-- SELECTED PASSAGE --
Black/Blue

ART's attempt to import the British Blue/Orange winds up stuck in customs.

Shaw once said, "England and America are two countries divided by a common language." The latter part of Artists Repertory Theatre's season has done much to prove the point, as evinced in its productions of Charlotte Jones' Humble Boy (just closed) and Joe Penhall's Blue/Orange (just opened). Though markedly different, each of these plays is clearly a product of its culture. Both continue to explore Britain's class barriers (though class is not the major theme in either), and both depend upon the subtlety of British thought and language to work. All of this is beyond ART's grasp.

No one can fault Allen Nause and company for a lack of taste. Humble Boy and Blue/Orange are among the finer plays that have been produced in Britain recently. But it's one thing to appreciate the plays aesthetically and quite another to do them justice in production. Where classic British understatement and irony are required, we get crass lapses into typical American behavior: telegraphing arms, face-making, sputtering and braying. The cast of Blue/Orange is somewhat better than the Humble Boy troupe, which typified ART's singular mix of amateur professionals with professional amateurs (the sole exception being Valerie Stevens).

-- SOURCE DATA --
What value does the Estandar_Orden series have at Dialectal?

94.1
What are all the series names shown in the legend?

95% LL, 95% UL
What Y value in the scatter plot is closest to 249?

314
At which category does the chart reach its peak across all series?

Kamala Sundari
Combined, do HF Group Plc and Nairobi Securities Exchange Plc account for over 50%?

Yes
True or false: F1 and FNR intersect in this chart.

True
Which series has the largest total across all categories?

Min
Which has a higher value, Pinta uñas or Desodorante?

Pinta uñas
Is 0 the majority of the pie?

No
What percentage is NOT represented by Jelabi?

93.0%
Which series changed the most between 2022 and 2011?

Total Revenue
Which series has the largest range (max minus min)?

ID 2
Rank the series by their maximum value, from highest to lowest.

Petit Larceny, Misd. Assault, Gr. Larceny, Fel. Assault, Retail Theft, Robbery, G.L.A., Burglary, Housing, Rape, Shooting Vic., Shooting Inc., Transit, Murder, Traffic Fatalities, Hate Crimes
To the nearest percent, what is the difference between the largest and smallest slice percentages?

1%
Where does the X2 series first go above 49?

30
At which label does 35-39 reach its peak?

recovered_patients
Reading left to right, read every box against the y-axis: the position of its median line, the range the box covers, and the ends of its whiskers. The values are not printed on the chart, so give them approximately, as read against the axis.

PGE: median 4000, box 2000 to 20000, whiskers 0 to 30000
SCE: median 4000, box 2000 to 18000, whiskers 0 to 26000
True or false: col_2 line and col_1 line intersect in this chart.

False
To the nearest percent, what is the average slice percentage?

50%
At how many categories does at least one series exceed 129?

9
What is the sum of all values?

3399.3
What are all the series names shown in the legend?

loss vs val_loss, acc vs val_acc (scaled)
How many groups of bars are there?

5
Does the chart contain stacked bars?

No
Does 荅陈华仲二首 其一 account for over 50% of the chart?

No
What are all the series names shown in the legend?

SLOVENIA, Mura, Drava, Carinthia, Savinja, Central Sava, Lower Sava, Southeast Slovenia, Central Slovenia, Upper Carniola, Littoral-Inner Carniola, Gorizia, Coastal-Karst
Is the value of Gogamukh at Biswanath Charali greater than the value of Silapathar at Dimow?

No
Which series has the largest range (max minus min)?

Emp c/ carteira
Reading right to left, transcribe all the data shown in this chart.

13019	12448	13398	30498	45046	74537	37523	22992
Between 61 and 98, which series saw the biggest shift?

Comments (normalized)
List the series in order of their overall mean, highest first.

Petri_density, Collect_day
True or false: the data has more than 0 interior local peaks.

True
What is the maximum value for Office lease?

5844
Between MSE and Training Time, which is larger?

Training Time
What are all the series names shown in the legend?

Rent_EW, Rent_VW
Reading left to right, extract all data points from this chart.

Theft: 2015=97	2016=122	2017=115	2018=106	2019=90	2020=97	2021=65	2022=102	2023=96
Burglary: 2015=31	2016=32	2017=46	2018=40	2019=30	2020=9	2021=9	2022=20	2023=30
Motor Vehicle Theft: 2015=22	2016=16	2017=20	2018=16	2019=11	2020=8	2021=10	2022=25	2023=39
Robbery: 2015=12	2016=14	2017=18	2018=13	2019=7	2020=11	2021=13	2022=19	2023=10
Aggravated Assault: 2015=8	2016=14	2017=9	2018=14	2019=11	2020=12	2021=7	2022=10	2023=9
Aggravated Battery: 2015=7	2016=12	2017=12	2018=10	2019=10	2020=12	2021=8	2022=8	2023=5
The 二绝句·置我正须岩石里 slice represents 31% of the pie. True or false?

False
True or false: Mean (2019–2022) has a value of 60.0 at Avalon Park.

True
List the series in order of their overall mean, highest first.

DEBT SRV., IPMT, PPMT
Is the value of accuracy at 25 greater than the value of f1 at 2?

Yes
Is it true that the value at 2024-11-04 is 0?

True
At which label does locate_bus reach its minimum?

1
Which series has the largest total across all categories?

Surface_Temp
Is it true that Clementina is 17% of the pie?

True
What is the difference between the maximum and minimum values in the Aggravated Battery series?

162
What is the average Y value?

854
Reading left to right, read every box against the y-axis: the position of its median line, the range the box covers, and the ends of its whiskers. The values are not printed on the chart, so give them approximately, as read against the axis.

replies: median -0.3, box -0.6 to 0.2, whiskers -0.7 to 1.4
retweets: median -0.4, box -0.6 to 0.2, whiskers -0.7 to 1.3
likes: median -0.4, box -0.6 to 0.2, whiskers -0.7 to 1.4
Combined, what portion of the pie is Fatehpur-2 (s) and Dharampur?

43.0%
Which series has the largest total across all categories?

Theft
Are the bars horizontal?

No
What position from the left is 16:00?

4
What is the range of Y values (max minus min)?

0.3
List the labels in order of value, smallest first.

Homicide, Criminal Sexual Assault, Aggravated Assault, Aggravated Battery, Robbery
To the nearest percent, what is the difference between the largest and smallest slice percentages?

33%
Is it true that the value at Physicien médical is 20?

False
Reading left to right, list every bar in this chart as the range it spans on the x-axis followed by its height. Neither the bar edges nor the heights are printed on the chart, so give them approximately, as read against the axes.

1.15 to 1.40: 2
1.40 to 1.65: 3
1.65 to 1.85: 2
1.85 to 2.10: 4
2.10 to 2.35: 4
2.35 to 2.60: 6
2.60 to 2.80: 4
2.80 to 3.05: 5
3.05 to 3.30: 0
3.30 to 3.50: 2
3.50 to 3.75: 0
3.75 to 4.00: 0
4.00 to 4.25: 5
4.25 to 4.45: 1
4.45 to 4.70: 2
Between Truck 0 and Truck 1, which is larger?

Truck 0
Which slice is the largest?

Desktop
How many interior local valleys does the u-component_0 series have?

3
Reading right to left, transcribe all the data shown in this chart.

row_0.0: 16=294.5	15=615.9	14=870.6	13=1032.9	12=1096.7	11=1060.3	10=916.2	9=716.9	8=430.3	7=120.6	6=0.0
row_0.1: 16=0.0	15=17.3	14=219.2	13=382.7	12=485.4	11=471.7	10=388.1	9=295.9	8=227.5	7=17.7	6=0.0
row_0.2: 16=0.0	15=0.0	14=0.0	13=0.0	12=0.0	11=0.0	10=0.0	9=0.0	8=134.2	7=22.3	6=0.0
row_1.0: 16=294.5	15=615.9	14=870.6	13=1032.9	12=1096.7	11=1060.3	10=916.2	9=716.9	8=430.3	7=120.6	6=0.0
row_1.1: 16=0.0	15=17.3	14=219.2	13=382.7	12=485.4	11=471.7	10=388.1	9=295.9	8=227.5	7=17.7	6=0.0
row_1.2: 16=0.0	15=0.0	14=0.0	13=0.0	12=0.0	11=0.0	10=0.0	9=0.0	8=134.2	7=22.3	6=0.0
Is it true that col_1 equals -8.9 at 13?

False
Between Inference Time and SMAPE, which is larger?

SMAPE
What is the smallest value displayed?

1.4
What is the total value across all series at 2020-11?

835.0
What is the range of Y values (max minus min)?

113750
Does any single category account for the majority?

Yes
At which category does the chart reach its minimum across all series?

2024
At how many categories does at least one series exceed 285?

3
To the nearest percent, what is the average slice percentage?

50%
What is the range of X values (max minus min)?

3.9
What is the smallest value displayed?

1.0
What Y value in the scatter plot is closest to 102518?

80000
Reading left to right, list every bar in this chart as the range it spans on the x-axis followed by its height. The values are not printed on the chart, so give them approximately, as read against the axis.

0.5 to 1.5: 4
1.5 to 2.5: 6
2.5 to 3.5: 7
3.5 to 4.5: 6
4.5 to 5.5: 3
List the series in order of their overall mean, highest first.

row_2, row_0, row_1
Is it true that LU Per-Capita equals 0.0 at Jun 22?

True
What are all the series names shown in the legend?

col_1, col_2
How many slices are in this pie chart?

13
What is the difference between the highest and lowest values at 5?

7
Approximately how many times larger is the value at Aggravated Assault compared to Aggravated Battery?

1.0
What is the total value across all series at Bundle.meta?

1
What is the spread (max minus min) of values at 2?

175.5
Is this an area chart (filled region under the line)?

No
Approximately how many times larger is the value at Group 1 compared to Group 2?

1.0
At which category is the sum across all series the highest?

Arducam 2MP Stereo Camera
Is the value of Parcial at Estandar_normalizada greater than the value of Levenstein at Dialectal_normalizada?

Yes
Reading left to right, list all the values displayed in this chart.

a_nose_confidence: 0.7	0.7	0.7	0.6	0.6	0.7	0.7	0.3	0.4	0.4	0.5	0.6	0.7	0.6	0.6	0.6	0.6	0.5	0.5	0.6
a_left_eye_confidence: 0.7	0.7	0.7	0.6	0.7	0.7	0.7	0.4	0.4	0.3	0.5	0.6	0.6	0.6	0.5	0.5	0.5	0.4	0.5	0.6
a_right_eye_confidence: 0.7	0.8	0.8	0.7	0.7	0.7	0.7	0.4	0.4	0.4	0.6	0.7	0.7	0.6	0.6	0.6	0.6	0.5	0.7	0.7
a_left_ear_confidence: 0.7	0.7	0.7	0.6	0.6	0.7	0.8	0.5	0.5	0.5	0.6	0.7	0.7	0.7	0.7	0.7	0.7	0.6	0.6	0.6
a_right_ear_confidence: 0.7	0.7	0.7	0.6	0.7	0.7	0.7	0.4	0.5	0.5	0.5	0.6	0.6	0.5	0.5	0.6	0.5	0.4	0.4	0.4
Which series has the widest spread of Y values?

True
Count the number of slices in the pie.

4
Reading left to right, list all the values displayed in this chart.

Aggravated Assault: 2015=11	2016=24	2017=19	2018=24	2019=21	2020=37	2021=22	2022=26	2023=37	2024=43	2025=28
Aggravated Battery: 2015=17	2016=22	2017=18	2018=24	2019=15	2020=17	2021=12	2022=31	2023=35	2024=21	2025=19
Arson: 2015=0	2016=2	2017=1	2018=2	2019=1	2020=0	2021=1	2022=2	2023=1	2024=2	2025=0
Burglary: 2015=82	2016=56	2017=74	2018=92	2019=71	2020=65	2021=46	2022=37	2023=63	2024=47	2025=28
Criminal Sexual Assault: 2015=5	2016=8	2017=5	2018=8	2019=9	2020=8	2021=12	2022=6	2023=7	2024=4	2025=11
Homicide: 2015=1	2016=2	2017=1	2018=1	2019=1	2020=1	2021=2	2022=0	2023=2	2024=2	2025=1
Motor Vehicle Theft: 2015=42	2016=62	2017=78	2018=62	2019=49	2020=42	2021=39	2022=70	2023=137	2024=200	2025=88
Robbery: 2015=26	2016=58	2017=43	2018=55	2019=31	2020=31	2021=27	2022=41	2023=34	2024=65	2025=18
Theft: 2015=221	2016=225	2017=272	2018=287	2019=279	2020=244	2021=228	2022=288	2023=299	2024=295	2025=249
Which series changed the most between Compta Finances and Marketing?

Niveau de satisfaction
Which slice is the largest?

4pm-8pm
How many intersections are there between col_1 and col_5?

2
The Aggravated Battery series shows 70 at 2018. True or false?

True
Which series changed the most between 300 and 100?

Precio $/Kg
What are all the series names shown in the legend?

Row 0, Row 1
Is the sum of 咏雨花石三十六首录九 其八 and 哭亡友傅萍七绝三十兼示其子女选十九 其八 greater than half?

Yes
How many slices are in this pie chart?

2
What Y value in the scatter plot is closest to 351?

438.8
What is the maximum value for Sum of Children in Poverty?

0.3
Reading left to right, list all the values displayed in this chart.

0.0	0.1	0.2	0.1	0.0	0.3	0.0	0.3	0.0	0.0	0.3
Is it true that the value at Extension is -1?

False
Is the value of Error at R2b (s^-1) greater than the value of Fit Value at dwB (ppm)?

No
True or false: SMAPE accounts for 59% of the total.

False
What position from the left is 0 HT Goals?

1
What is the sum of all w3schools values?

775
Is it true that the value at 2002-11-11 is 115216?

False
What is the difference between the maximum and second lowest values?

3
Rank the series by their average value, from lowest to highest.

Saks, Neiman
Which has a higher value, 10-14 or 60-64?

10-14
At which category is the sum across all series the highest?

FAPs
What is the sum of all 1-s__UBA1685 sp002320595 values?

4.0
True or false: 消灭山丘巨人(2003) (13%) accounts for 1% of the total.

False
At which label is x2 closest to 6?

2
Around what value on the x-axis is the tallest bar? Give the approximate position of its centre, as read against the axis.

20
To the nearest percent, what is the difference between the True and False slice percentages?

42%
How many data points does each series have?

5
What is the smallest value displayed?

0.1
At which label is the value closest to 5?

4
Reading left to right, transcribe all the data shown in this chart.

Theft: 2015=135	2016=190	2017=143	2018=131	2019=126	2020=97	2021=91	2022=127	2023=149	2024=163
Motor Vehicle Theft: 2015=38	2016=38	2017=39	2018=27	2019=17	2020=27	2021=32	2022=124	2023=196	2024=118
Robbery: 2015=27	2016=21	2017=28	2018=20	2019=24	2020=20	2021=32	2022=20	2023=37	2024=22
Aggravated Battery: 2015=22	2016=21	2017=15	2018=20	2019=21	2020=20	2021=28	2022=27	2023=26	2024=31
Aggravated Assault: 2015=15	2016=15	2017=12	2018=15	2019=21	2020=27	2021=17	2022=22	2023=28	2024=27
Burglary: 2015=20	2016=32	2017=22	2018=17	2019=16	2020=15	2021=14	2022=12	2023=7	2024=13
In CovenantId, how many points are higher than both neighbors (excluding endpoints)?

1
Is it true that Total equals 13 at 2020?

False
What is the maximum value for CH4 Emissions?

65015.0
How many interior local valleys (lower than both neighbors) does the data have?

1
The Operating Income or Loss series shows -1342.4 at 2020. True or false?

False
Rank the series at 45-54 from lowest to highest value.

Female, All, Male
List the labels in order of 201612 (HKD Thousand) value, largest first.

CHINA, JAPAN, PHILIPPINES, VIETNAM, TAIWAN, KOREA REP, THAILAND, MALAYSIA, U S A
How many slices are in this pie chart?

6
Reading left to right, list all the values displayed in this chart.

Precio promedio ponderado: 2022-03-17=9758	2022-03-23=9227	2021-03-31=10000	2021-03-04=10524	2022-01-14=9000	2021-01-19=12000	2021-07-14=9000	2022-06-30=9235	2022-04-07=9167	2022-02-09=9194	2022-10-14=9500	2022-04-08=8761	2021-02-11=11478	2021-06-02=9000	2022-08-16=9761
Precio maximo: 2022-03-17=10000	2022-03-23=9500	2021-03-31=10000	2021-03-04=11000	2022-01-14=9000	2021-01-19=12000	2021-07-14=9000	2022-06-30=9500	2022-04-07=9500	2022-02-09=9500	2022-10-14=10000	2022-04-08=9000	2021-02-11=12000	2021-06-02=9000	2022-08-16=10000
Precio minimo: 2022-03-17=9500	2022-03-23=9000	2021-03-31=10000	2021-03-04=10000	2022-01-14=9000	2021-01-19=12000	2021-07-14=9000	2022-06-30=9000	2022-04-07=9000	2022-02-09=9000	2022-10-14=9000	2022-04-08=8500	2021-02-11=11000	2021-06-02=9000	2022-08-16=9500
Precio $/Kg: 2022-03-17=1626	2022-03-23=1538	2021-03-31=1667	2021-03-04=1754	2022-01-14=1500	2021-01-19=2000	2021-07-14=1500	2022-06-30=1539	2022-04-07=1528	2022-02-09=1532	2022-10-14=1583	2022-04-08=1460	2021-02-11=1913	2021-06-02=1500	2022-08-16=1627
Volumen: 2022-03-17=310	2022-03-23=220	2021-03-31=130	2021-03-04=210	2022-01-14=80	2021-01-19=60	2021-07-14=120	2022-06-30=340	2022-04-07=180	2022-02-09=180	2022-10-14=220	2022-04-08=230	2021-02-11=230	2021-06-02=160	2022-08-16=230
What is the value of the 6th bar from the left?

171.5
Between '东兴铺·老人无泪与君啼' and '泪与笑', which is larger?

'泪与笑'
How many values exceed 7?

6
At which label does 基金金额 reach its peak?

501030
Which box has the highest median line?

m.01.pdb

-- TASK ITEM A --
According to the review of ART's Blue/Orange, who wrote Blue/Orange?
-- TASK ITEM B --
Please list every form of "typical American behavior" that the review of ART's Blue/Orange says the actors lapse into.

-- RESPONSE A --
Joe Penhall

-- RESPONSE B --
Telegraphing arms, face-making, sputtering, braying